Sometimes when you're on holiday you lose track of the day and time. It's been fantastic to go to sleep whenever and wake-up whenever - Clock? What is that? - but it's starting to take its toll on me. When I woke up this morning with the biggest hung-over like feeling, I realised that I cannot take this 14-16 hour sleep a day thing anymore; feeling that my age is finally creeping up on me....
Speaking of age, and how Chinese New Year is just 'round the corner, surely the relatives after the usual, "Wah Amehdah! Fat/Slim already loh!" will continue with the question, "So how old are you now arh?" thinking that surely, in their days, 24 is when they've already been wed with x number of kids. Come to think of it, my mother wed at 22 and had me by the time she was 24!

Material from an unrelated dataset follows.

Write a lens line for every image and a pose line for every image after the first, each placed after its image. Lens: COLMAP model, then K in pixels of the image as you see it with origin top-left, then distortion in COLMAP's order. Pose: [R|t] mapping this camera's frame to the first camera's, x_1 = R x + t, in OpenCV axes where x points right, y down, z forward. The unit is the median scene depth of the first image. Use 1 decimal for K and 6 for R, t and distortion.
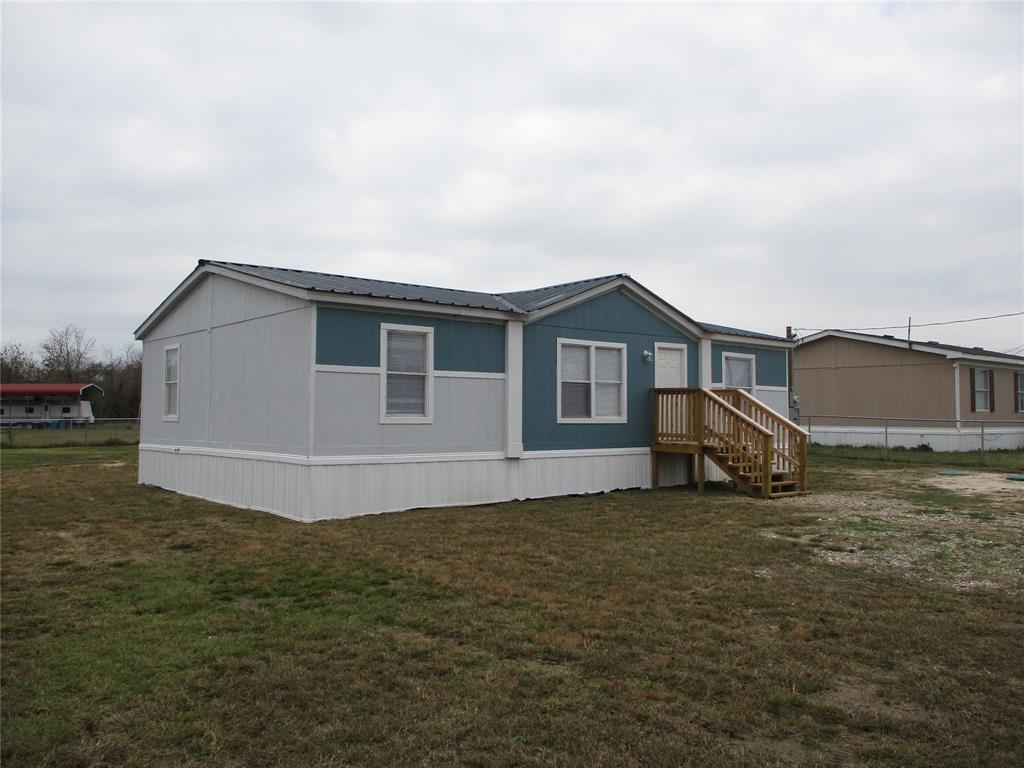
lens RADIAL K [[840.3, 0, 512.0], [0, 840.3, 384.0], [0, 0, 1]] dist [-0.004091, -0.002834]
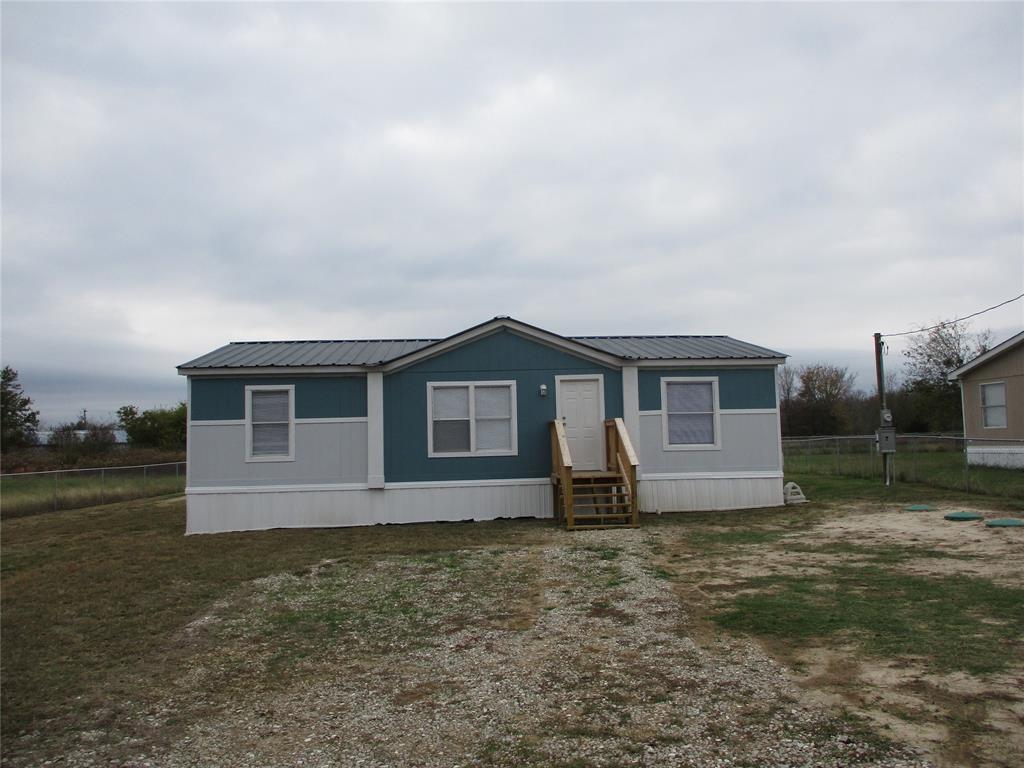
lens RADIAL K [[840.3, 0, 512.0], [0, 840.3, 384.0], [0, 0, 1]] dist [-0.004091, -0.002834]
pose [[0.806371, -0.086541, -0.585044, 0.809934], [0.052859, 0.995823, -0.074448, 0.038200], [0.589043, 0.029108, 0.807577, 0.152954]]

It's scary. I feel old. And it's surreal to believe that I'm still at university (albeit in my final year, finally) while most of my friends are out in the real world, and hearing stories of how they are struggling with making it on their own with graduate wages, the stress of work, while at the same time, trying to juggle a social life out of the corporate office.
And then another close friend got married. Three other close friends were just discussing with me about marriage, and buying a home for themselves and their plus ones, and surely, surely, how they would kill me if I wasn't there for their lovely weddings wherever in the world I am at that time.

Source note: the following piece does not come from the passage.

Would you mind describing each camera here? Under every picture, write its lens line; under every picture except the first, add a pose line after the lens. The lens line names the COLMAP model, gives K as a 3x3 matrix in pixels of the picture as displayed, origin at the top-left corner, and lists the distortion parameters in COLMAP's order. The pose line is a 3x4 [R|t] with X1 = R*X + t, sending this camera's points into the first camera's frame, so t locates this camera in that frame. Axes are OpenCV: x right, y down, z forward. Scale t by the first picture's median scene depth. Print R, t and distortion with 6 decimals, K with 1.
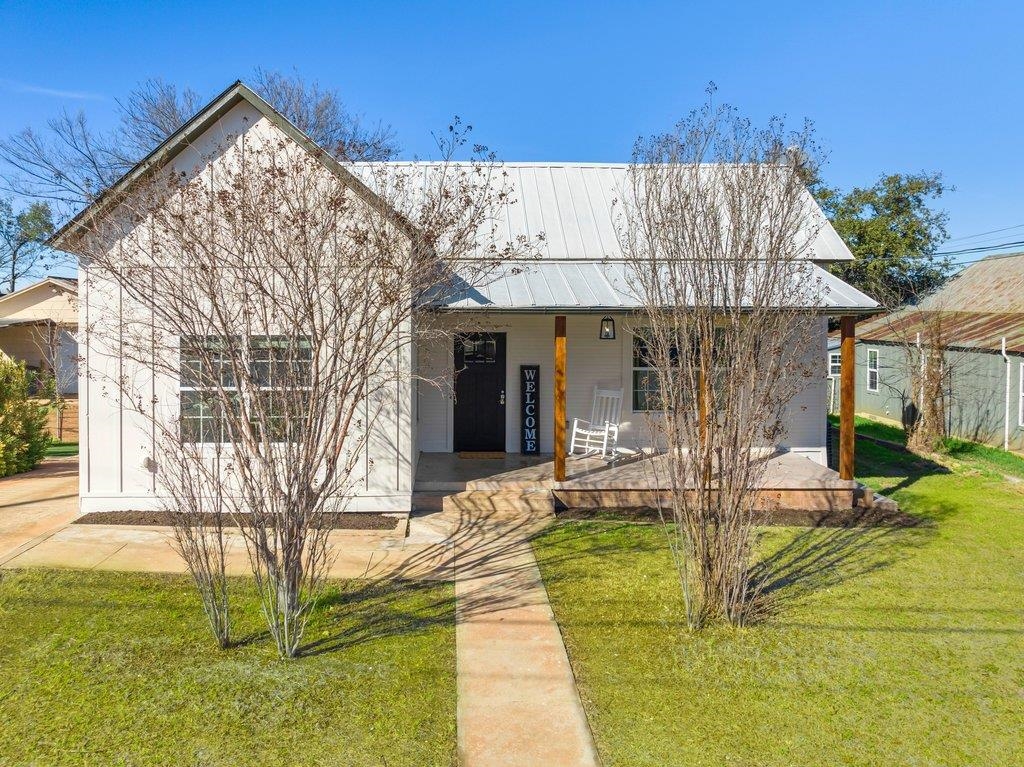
lens RADIAL K [[724.2, 0, 471.4], [0, 724.2, 326.9], [0, 0, 1]] dist [-0.011822, -0.001484]
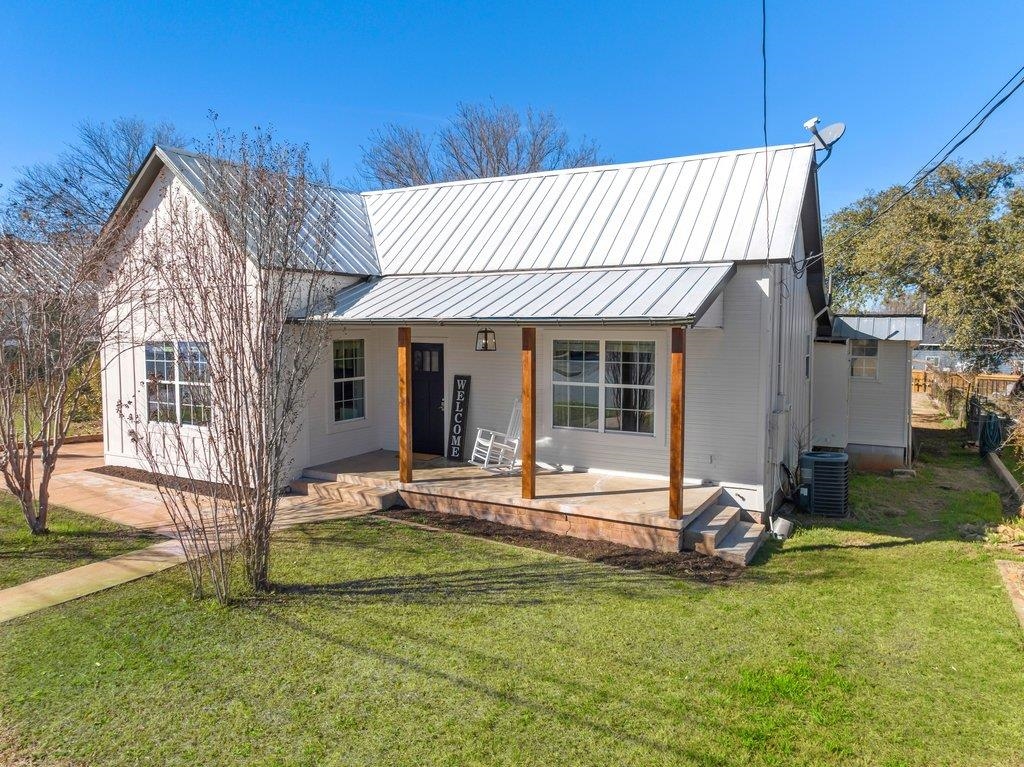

I don't see myself jumping on the marriage train anytime soon (well, I would need to find someone to marry first to begin with...) but those events have propelled me to thinking about it, and regretfully, discussing it with my mother.
The mother then proceeded to tick off her fingers a list of suitable venues, themes, type of dinners that would be served, and... what kind of dress she would be wearing for the evening/tea ceremony/etc (that ridiculous but very gorgeous RM10,000 Ralph Lauren dress). Apparently someone has been thinking about it for a while...
My sister and I stared at her incredulously, and the sister then said, "Oh my, I've heard of Bridezilla, but I think we have a case of Mumzilla here."
I mumbled a reminder that I need someone to marry to begin with. What not marry, to date.
The mother with her super-sensitive but very selective hearing then replied, "Oh don't worry, if anything, we can put you in those dating service thing. You know, the one where they only allow corporate people." The sister went kekeke as she is culprit who introduced the mother to that idea from a magazine article she was reading.
There you go. Perhaps I should feel relieved that my potential future happiness lie in these dating agencies. After all, the mother has it all planned.
It's time to get my bum off and wake up early for once and do some serious jogging. 27 more days before I have to fit into that god fearing cheong-sam.